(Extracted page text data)

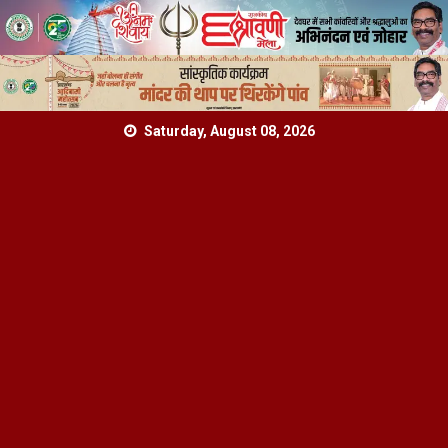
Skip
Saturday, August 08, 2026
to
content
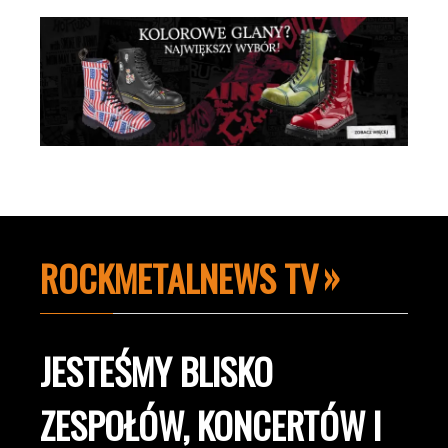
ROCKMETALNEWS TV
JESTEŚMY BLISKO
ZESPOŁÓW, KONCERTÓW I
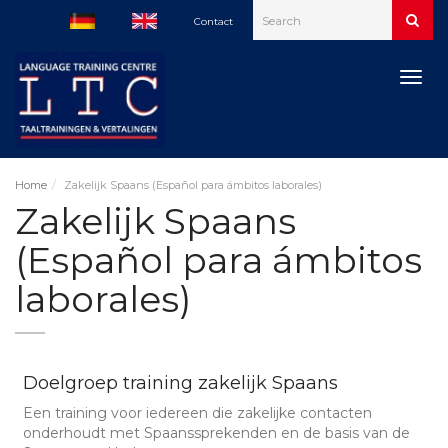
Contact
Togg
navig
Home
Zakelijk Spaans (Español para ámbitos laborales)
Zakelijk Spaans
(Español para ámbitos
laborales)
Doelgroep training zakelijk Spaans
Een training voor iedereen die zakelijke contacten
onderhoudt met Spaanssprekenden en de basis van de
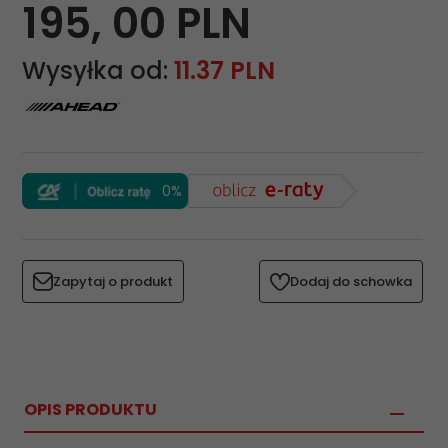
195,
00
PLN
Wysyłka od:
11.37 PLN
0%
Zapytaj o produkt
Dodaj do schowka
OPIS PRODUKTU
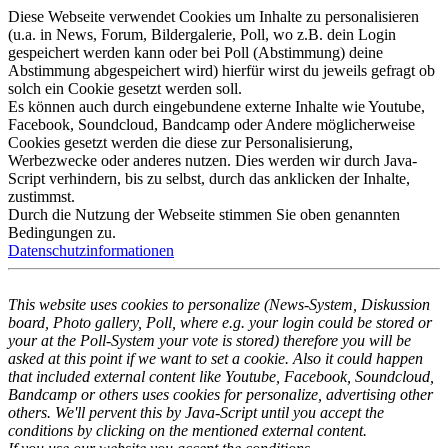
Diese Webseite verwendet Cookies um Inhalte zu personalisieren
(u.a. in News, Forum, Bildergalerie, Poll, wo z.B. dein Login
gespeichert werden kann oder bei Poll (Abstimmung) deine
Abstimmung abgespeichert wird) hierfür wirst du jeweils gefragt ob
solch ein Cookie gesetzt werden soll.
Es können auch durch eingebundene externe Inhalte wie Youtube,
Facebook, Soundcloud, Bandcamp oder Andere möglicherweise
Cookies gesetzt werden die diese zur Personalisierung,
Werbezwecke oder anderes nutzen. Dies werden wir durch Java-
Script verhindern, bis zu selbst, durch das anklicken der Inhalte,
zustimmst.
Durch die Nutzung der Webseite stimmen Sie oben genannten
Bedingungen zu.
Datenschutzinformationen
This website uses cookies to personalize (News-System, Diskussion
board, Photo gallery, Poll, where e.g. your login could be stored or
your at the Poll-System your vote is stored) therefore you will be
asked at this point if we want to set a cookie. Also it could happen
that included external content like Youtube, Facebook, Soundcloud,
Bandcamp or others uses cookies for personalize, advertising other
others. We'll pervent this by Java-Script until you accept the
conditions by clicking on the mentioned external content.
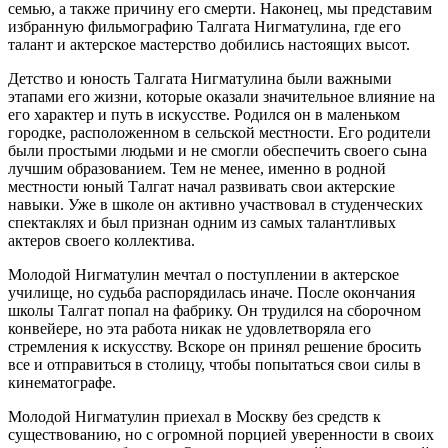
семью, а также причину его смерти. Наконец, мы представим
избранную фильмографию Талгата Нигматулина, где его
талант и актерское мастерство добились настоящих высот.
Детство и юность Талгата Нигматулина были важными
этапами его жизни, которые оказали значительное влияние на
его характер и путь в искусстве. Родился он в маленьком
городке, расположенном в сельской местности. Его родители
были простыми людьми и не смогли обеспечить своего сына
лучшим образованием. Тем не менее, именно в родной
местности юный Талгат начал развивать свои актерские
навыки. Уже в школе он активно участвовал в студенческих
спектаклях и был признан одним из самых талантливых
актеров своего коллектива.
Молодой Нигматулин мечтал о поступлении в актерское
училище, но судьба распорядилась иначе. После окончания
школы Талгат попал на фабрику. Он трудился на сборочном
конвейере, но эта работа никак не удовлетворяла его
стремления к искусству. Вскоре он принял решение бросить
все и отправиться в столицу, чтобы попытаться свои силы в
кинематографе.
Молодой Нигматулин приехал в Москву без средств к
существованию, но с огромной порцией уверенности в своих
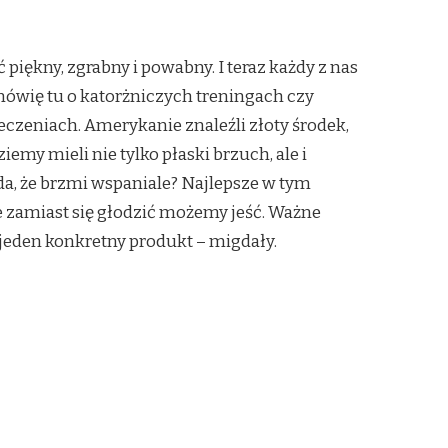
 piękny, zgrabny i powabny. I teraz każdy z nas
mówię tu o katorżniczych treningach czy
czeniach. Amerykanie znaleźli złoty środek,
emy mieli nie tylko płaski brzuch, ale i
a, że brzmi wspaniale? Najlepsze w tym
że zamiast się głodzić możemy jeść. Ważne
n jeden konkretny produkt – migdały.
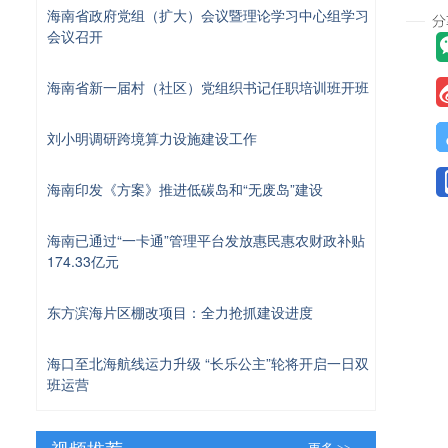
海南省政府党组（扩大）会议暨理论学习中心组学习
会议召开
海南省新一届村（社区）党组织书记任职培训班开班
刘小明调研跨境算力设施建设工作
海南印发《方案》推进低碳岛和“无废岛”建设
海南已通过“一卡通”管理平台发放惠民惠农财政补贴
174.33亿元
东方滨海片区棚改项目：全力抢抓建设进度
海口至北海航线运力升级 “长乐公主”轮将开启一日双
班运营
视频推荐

### JOB ITEM
Return each entry exactly as it appears above, but exclude the pictures.

### ANSWER AREA
Skip
Saturday, August 08, 2026
to
content
ROCKMETALNEWS TV
JESTEŚMY BLISKO
ZESPOŁÓW, KONCERTÓW I
Contact
Togg
navig
Home
Zakelijk Spaans (Español para ámbitos laborales)
Zakelijk Spaans
(Español para ámbitos
laborales)
Doelgroep training zakelijk Spaans
Een training voor iedereen die zakelijke contacten
onderhoudt met Spaanssprekenden en de basis van de
195,
00
PLN
Wysyłka od:
11.37 PLN
0%
Zapytaj o produkt
Dodaj do schowka
OPIS PRODUKTU
Diese Webseite verwendet Cookies um Inhalte zu personalisieren
(u.a. in News, Forum, Bildergalerie, Poll, wo z.B. dein Login
gespeichert werden kann oder bei Poll (Abstimmung) deine
Abstimmung abgespeichert wird) hierfür wirst du jeweils gefragt ob
solch ein Cookie gesetzt werden soll.
Es können auch durch eingebundene externe Inhalte wie Youtube,
Facebook, Soundcloud, Bandcamp oder Andere möglicherweise
Cookies gesetzt werden die diese zur Personalisierung,
Werbezwecke oder anderes nutzen. Dies werden wir durch Java-
Script verhindern, bis zu selbst, durch das anklicken der Inhalte,
zustimmst.
Durch die Nutzung der Webseite stimmen Sie oben genannten
Bedingungen zu.
Datenschutzinformationen
This website uses cookies to personalize (News-System, Diskussion
board, Photo gallery, Poll, where e.g. your login could be stored or
your at the Poll-System your vote is stored) therefore you will be
asked at this point if we want to set a cookie. Also it could happen
that included external content like Youtube, Facebook, Soundcloud,
Bandcamp or others uses cookies for personalize, advertising other
others. We'll pervent this by Java-Script until you accept the
conditions by clicking on the mentioned external content.
семью, а также причину его смерти. Наконец, мы представим
избранную фильмографию Талгата Нигматулина, где его
талант и актерское мастерство добились настоящих высот.
Детство и юность Талгата Нигматулина были важными
этапами его жизни, которые оказали значительное влияние на
его характер и путь в искусстве. Родился он в маленьком
городке, расположенном в сельской местности. Его родители
были простыми людьми и не смогли обеспечить своего сына
лучшим образованием. Тем не менее, именно в родной
местности юный Талгат начал развивать свои актерские
навыки. Уже в школе он активно участвовал в студенческих
спектаклях и был признан одним из самых талантливых
актеров своего коллектива.
Молодой Нигматулин мечтал о поступлении в актерское
училище, но судьба распорядилась иначе. После окончания
школы Талгат попал на фабрику. Он трудился на сборочном
конвейере, но эта работа никак не удовлетворяла его
стремления к искусству. Вскоре он принял решение бросить
все и отправиться в столицу, чтобы попытаться свои силы в
кинематографе.
Молодой Нигматулин приехал в Москву без средств к
существованию, но с огромной порцией уверенности в своих
 piękny, zgrabny i powabny. I teraz każdy z nas
mówię tu o katorżniczych treningach czy
czeniach. Amerykanie znaleźli złoty środek,
emy mieli nie tylko płaski brzuch, ale i
a, że brzmi wspaniale? Najlepsze w tym
że zamiast się głodzić możemy jeść. Ważne
n jeden konkretny produkt – migdały.
海南省政府党组（扩大）会议暨理论学习中心组学习
会议召开
海南省新一届村（社区）党组织书记任职培训班开班
刘小明调研跨境算力设施建设工作
海南印发《方案》推进低碳岛和“无废岛”建设
海南已通过“一卡通”管理平台发放惠民惠农财政补贴
174.33亿元
东方滨海片区棚改项目：全力抢抓建设进度
海口至北海航线运力升级 “长乐公主”轮将开启一日双
班运营
视频推荐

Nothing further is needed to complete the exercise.